Try it
Say how many lines in the following data hold the word "attitude". Write nothing but that number.

Records excerpted from a collection
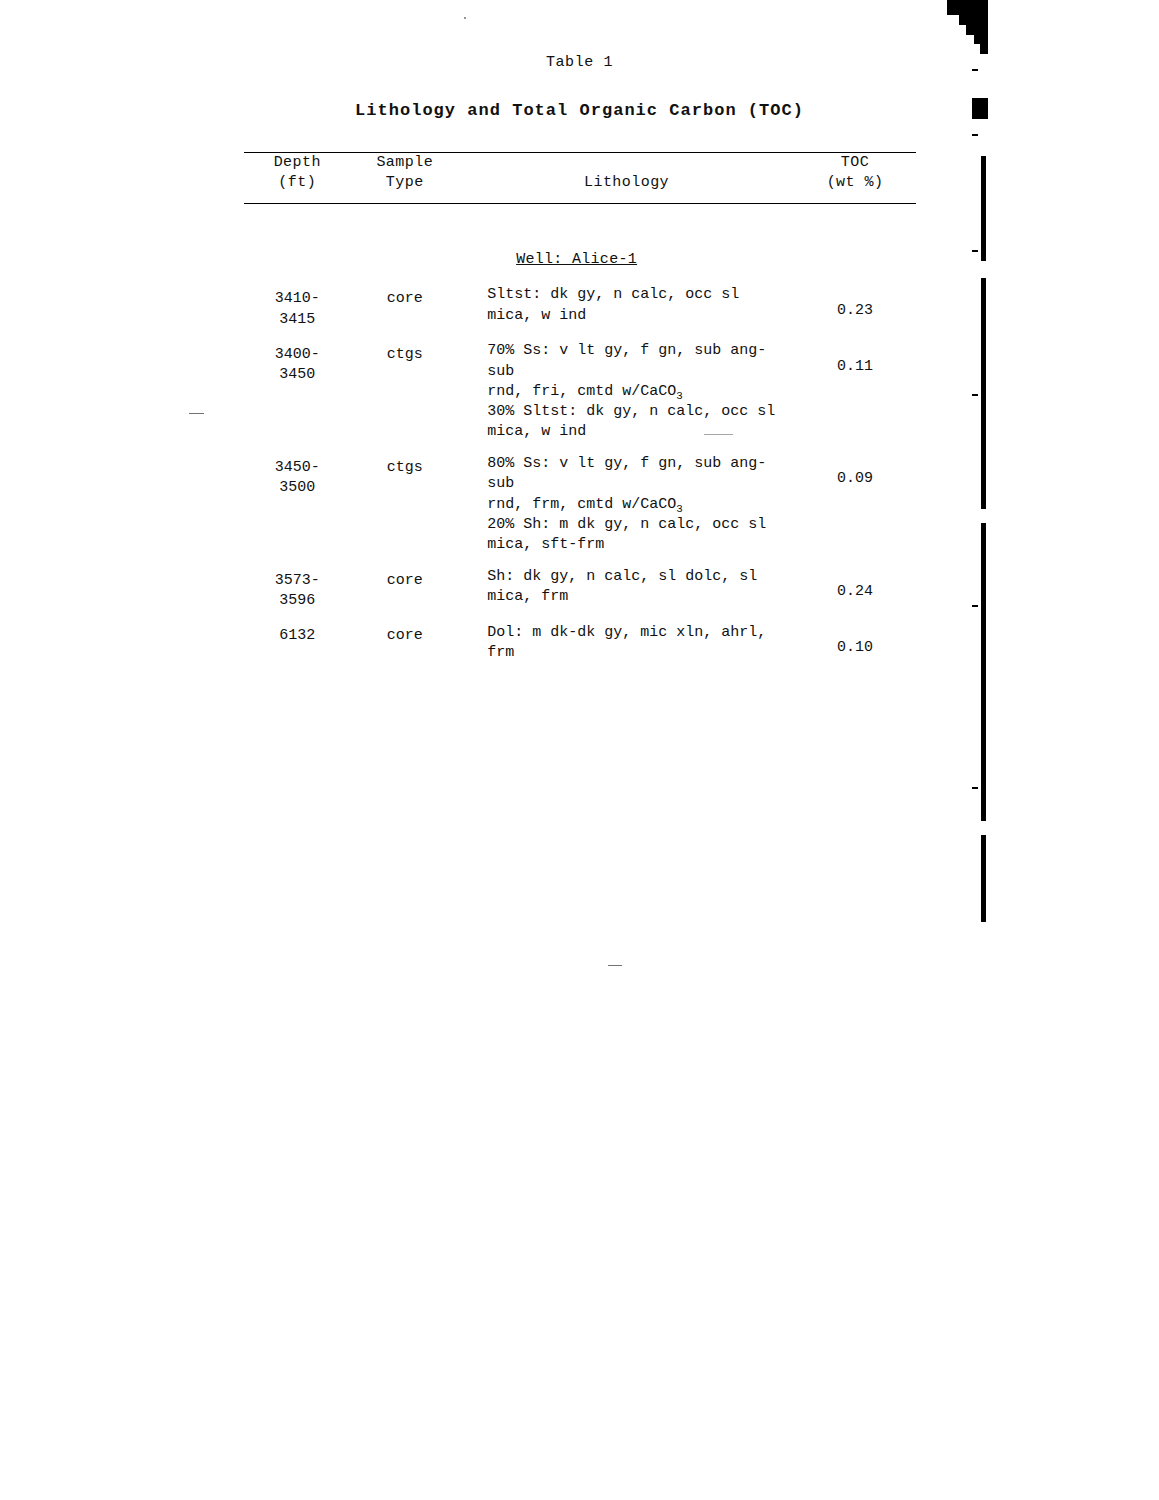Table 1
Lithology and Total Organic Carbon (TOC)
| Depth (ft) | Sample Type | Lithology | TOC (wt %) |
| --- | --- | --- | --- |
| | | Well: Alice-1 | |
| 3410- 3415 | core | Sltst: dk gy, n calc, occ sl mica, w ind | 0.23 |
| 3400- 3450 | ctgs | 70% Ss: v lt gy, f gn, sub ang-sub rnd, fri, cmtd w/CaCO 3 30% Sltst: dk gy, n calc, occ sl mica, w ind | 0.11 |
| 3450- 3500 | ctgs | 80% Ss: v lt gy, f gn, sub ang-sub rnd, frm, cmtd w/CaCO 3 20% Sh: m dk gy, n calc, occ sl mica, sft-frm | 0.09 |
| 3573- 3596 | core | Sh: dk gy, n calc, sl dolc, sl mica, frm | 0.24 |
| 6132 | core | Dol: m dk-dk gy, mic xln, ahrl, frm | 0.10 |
==
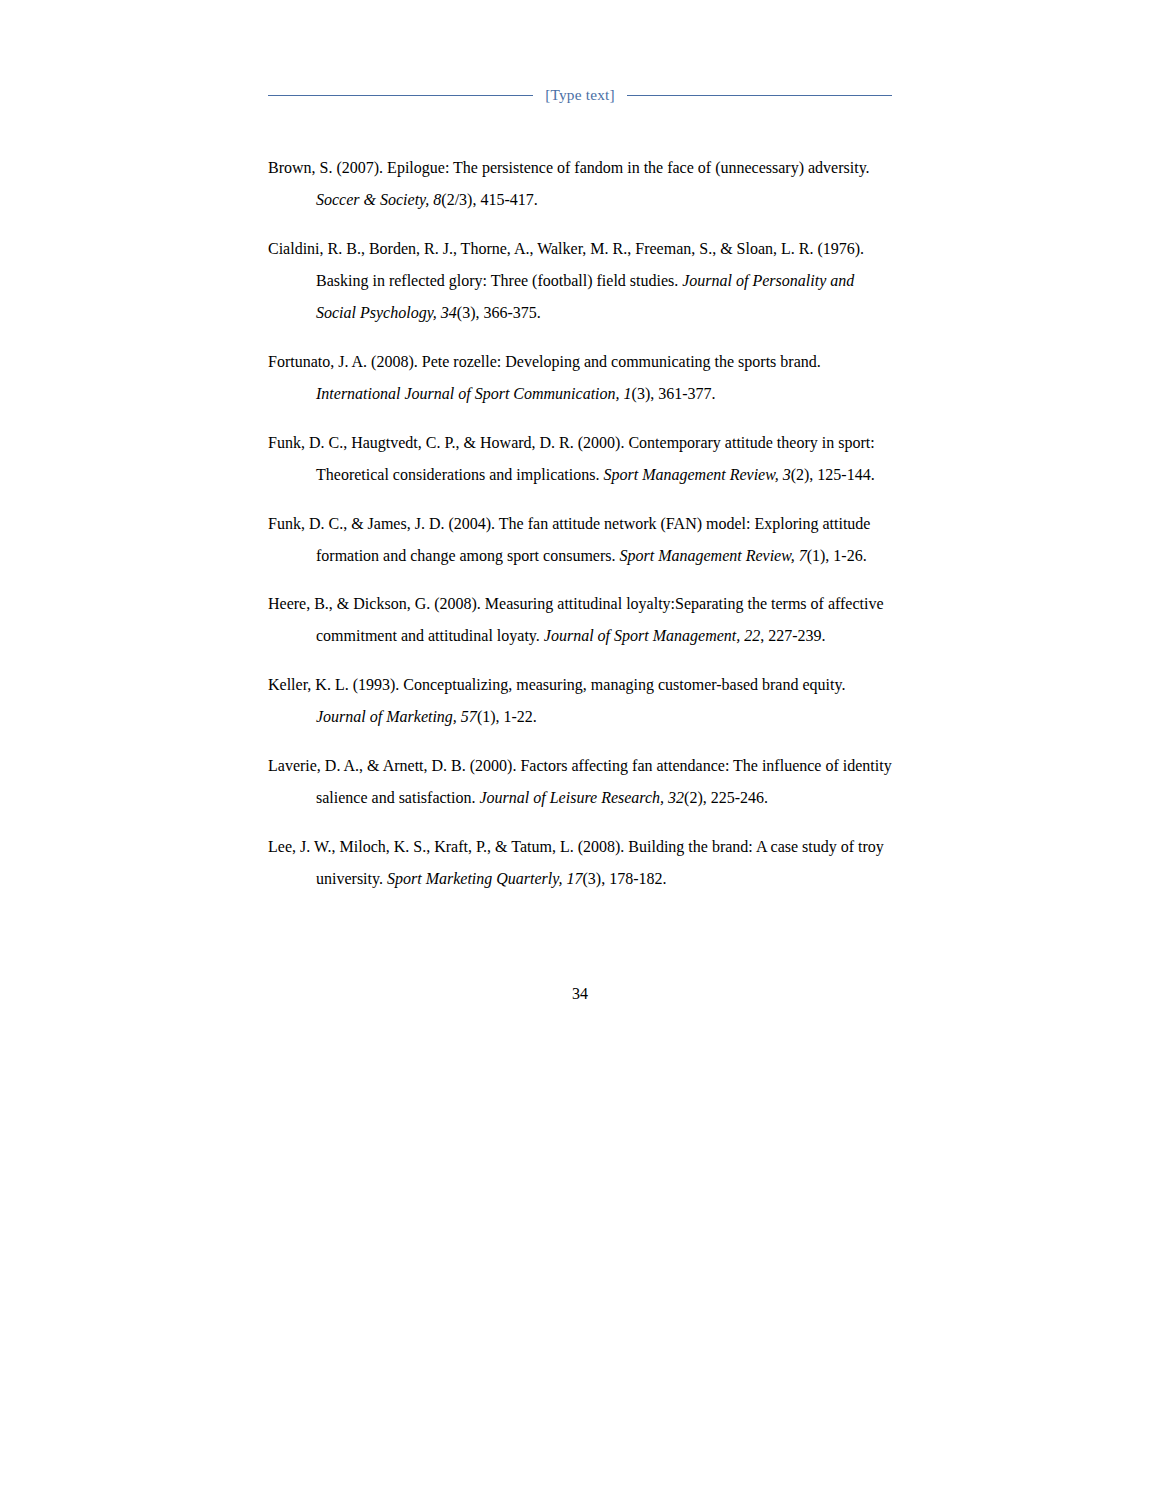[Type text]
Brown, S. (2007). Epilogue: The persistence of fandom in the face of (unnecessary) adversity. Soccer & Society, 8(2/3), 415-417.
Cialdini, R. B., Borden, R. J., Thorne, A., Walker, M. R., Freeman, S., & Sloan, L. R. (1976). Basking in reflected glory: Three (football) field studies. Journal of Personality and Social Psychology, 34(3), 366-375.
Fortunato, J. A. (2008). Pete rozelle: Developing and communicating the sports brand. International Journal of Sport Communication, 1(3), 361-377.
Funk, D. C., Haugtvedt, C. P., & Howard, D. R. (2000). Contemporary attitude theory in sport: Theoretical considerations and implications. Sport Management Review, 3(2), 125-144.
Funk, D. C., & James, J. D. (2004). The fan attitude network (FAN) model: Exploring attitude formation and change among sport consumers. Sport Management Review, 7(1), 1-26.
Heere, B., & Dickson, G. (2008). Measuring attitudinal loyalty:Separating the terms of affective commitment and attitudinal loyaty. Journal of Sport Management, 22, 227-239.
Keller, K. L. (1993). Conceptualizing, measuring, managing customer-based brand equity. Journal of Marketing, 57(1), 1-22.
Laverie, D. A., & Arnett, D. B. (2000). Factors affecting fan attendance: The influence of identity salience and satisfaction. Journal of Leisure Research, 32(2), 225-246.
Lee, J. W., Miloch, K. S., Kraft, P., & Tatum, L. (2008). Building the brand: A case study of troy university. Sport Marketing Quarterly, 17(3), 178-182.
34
...
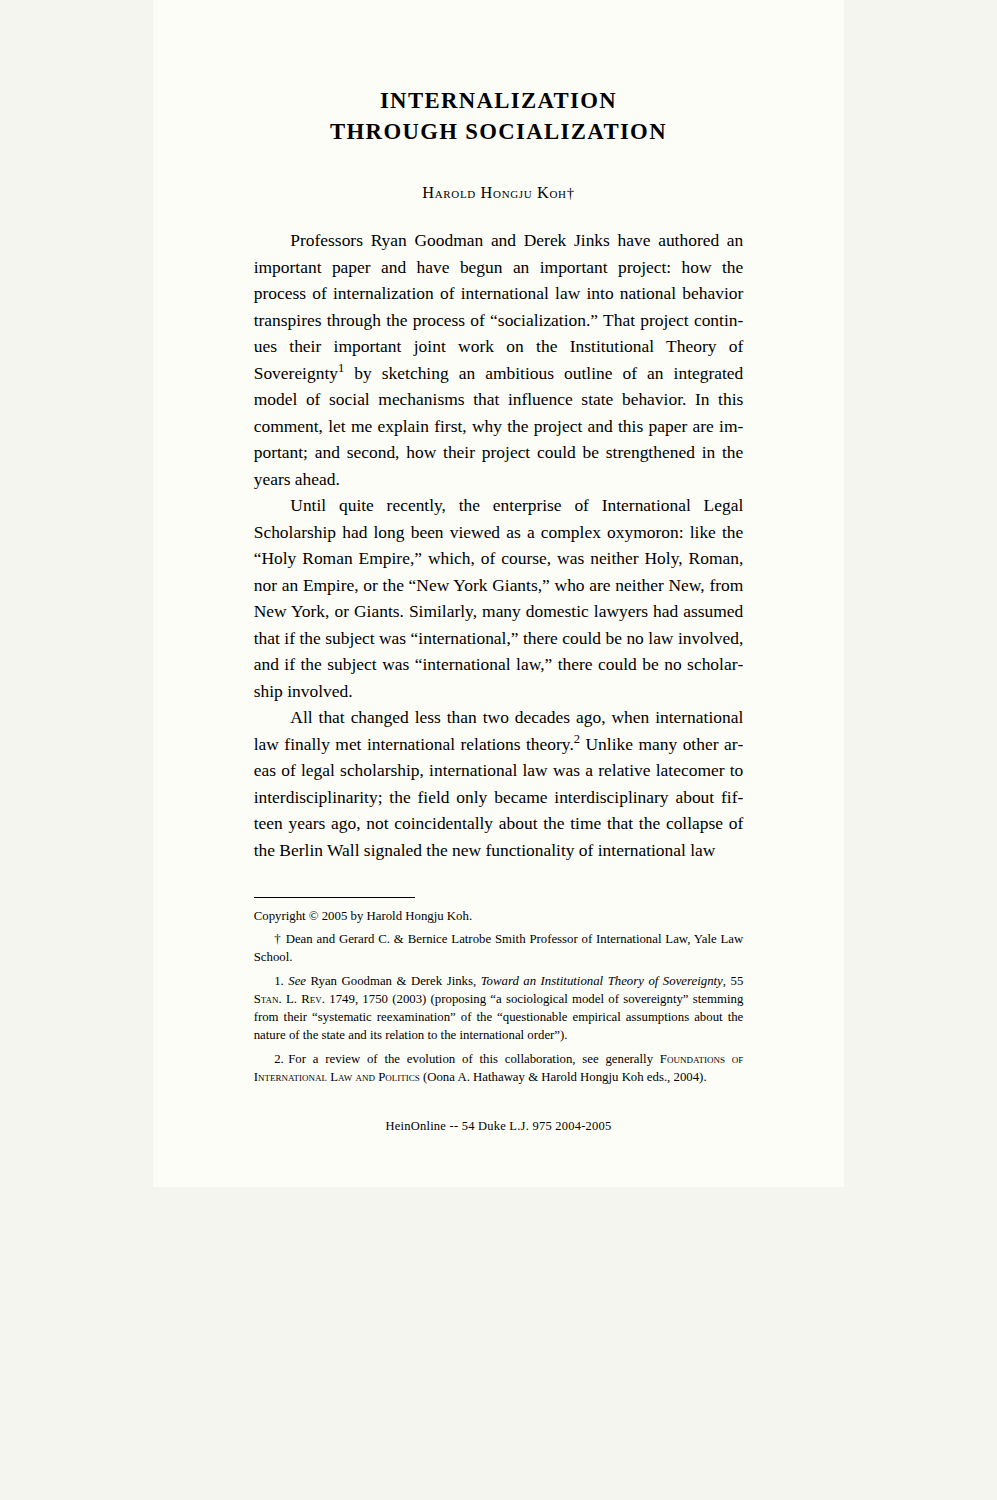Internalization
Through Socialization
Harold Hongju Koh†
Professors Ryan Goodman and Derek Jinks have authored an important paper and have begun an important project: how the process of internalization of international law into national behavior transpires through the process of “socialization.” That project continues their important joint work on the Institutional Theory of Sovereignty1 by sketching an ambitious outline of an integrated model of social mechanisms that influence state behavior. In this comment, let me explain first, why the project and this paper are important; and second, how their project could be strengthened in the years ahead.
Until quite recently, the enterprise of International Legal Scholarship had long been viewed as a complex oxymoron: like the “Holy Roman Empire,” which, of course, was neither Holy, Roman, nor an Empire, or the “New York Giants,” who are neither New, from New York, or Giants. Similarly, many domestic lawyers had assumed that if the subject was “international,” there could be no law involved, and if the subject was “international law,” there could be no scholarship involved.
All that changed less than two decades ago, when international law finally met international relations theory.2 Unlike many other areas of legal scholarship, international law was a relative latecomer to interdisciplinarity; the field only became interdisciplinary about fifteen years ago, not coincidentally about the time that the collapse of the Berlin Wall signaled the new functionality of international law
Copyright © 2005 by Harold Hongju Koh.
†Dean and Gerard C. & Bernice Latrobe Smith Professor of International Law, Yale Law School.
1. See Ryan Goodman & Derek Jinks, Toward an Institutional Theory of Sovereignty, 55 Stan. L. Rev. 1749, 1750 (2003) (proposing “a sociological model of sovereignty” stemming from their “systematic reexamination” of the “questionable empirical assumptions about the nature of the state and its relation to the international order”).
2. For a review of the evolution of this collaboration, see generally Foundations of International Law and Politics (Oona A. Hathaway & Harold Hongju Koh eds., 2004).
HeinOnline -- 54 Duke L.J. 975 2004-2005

Output of the exercise
2